Nigeria’s President Bola Tinubu has removed Finance Minister Wale Edun from office and appointed tax expert Taiwo Oyedele as his successor, in a significant cabinet change tied to ongoing economic reforms.
Edun, 70, is a long-time associate of Tinubu and previously served as finance commissioner in Lagos State between 1999 and 2004 during Tinubu’s governorship. He had been part of the federal cabinet since Tinubu assumed office, where he played a central role in managing key fiscal policies and economic restructuring efforts.
He has now been replaced by Taiwo Oyedele, 50, a former PricewaterhouseCoopers tax specialist who has been deeply involved in Nigeria’s recent tax reform programme. Oyedele was appointed a junior finance minister on March 16 and quickly became influential in shaping the administration’s tax overhaul, which came into effect at the beginning of the year.

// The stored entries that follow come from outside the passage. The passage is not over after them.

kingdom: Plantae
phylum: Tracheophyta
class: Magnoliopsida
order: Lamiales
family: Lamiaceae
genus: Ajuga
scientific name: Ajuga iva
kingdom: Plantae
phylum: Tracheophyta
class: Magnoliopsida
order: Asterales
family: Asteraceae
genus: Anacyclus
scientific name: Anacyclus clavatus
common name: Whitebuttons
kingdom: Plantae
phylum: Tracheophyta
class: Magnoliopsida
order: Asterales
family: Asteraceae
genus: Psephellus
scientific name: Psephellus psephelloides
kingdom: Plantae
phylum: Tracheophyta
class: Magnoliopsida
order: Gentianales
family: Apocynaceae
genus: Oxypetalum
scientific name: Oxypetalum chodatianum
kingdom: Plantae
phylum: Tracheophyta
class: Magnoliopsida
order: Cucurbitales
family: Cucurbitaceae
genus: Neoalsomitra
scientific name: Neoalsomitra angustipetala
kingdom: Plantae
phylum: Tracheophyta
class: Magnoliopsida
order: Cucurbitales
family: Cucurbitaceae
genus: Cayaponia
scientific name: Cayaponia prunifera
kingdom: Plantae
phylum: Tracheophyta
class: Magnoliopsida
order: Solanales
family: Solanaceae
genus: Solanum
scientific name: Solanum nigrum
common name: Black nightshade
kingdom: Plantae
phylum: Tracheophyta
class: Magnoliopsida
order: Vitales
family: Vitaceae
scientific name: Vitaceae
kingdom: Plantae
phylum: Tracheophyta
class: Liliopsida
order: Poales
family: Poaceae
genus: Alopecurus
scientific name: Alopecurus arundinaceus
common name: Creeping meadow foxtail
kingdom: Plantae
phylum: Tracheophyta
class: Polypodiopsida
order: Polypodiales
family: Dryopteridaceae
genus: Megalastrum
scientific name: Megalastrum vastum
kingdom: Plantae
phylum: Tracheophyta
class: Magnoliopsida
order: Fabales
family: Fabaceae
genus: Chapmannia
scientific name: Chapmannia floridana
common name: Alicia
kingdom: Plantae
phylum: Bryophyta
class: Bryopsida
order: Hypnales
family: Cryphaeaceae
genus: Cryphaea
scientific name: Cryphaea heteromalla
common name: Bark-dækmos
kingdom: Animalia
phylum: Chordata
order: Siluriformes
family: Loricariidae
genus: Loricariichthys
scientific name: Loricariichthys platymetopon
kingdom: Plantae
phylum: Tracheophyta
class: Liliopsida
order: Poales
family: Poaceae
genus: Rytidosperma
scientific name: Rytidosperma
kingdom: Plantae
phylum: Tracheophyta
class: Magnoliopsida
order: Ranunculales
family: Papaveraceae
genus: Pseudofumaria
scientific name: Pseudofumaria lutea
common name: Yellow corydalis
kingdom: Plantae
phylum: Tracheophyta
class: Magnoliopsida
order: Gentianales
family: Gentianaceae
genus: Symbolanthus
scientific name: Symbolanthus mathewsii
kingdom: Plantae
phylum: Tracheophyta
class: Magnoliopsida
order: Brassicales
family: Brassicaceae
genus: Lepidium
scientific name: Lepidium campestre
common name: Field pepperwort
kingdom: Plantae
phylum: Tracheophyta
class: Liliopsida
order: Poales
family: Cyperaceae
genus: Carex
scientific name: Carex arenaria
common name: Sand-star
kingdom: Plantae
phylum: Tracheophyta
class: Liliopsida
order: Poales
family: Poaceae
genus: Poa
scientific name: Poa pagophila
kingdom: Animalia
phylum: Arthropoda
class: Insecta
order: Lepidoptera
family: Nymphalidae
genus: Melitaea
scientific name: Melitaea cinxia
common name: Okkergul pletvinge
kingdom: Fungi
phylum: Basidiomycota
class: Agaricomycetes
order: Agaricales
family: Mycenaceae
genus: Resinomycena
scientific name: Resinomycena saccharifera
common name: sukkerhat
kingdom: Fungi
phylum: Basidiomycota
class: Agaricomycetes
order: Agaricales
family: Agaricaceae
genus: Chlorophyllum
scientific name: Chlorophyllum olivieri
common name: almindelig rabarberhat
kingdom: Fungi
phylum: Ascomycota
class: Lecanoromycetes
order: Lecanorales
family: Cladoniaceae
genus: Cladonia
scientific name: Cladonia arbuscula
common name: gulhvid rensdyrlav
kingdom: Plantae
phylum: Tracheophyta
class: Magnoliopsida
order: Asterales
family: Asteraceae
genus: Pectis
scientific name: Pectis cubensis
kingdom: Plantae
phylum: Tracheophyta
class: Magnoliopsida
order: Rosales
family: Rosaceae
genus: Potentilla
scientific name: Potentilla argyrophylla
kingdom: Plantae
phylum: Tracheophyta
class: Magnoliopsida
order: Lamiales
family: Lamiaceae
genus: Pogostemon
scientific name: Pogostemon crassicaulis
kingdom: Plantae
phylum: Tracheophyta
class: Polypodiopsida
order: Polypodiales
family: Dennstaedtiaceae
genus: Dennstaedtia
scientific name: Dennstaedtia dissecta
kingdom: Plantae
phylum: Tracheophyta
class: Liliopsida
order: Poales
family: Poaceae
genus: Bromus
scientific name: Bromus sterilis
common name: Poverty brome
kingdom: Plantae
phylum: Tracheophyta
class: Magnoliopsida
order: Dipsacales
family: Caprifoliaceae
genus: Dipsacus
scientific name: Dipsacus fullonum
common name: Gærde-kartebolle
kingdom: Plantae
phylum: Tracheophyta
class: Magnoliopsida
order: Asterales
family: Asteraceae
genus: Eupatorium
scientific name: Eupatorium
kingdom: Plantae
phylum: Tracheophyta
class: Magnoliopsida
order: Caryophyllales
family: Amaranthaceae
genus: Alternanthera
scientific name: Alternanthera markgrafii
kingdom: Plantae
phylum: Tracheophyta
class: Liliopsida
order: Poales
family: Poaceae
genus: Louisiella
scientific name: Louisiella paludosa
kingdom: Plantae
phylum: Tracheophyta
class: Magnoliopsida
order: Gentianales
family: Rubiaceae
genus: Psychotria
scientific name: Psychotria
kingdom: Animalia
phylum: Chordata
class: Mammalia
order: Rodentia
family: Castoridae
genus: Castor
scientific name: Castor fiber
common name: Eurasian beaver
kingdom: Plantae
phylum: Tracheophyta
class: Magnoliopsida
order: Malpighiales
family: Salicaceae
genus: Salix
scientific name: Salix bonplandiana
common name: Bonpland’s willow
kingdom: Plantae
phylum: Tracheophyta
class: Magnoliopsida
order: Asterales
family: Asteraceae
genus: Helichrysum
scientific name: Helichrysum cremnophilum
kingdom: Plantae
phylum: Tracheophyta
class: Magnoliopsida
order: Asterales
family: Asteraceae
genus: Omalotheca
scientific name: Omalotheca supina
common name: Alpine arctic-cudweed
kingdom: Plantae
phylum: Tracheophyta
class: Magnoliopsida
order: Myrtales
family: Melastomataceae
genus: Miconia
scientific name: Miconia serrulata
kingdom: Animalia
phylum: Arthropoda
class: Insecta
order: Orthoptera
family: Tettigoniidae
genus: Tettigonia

A statement issued by the Secretary to the Government of the Federation announced Edun’s removal but did not provide any official reason for the decision. It also directed that all handover and takeover processes between the outgoing and incoming ministers be completed by the close of business on Thursday.
Edun’s time in office included several major reforms, particularly in the management of Nigeria’s public finances. One of his key initiatives was ensuring that all revenues from petroleum operations were paid directly into the federation account, a measure intended to reduce leakages in the system. This policy also restricted the Nigerian National Petroleum Company Limited from making direct deductions from oil revenues before remittance.
He also publicly expressed concern about the impact of high interest rates on developing economies, warning that such conditions could undermine broader economic reform efforts and slow down growth.